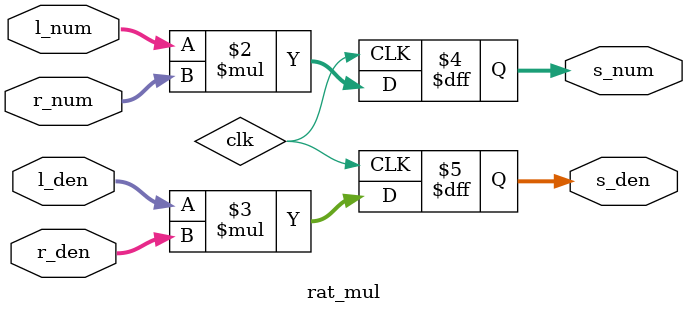
<source format=v>


module rat_mul #(parameter WIDTH=32) (
        // DATA IN
        input [WIDTH-1:0] l_num,
        input [WIDTH-1:0] l_den,
        input [WIDTH-1:0] r_num,
        input [WIDTH-1:0] r_den,
        // DATA OUT
        output reg [WIDTH-1:0] s_num,
        output reg [WIDTH-1:0] s_den
    );

    always @(posedge clk) begin
        s_num <= l_num * r_num;
        s_den <= l_den * r_den;
    end

endmodule

</source>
- - -
> _WHAT YOU ARE ASKED TO DO_: Show the lines above that have the word "output".

> _TASK ANSWER_:
        output reg [WIDTH-1:0] s_num,
        output reg [WIDTH-1:0] s_den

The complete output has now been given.